Resurrection plant Ramonda serbica Panc. survives desiccation for a long period and fully recovers metabolic functions already within one day upon watering [1]. Besides osmotic stress, desiccation provokes the accelerated generation of reactive oxygen species. The aim of our study was obtaining more insight into the mechanisms of desiccation tolerance in R. serbica by TMT labelled comparative quantitative proteomics of hydrated (HL) and desiccated leaves (DL). After de novo transcriptome analysis, 189456 transcripts with 189003 unigenes were annotated with seven common databases. Proteomic analysis allowed for the relative quantification of 895 different protein groups, 321 with a statistically significant difference in abundance between FL and DL. Among them, 25% referred to chloroplast and almost the same percentage were associated with desiccation and oxidative stress.

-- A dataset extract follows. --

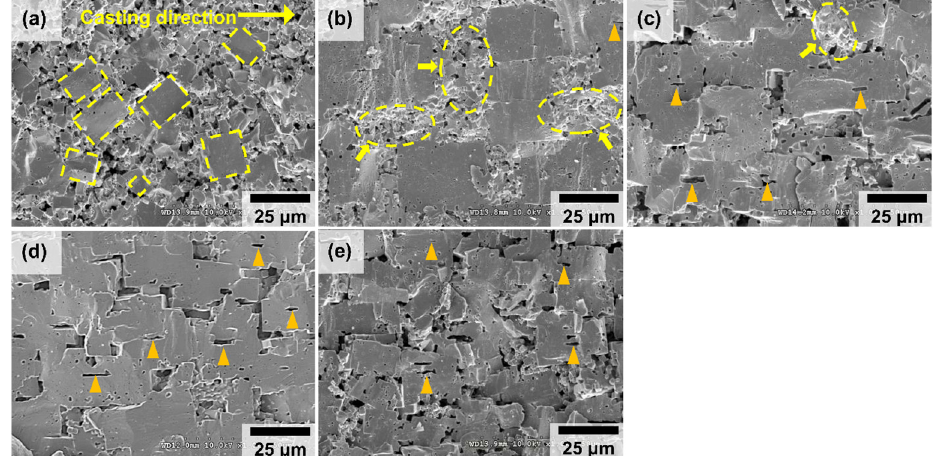
Figure 2. SEM images of the cross-sectional fractured surface of the NKNS-0.02SZ-0.02BAZ + y mol% NN thick films with ( a ) y = 0.0, ( b ) y = 1.0, ( c ) y = 2.0, ( d ) y = 3.0, and ( e ) y = 5.0. Polarization versus electric field ( P-E ) hysteresis curves were obtained for the NKNS-0.02SZ-0.02BAZ + y mol% NN thick films (0.0 ≤ y ≤ 5.0) to study the effect of texturing on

Almost all differentially abundant proteins related to photosynthetic processes were down-regulated in DL, while those required for protein translation were more abundant in HL. Within differentially abundant proteins involved in antioxidative defence, the levels of enzymes involved in ascorbate-glutathione cycle, peroxiredoxins, Fe and Mn superoxide dismutase (SOD) were all reduced in DL, while germin-like proteins, three Cu/Zn SOD isoforms and polyphenol oxidases were more abundant in DL compared with HL. The protein family with the highest number of members showing the greatest accumulation upon desiccation comprised twenty different late embryogenesis abundant proteins (LEAPs), similarly as found by differential transcriptomic analysis. Taken together, our results imply a key role of LEAPs and Cu/Zn SOD in protective mechanism against desiccation in R. serbica, that may have significant implications on drought-related studies of crops grown in arid areas. This work was supported by the Science Fund of the Republic of Serbia (PROMIS project LEAPSyn-SCI, grant number 6039663). M.V. wishes to acknowledge the support of COST Action BM1405 for approving STSM in Padua during 2017 and 2018.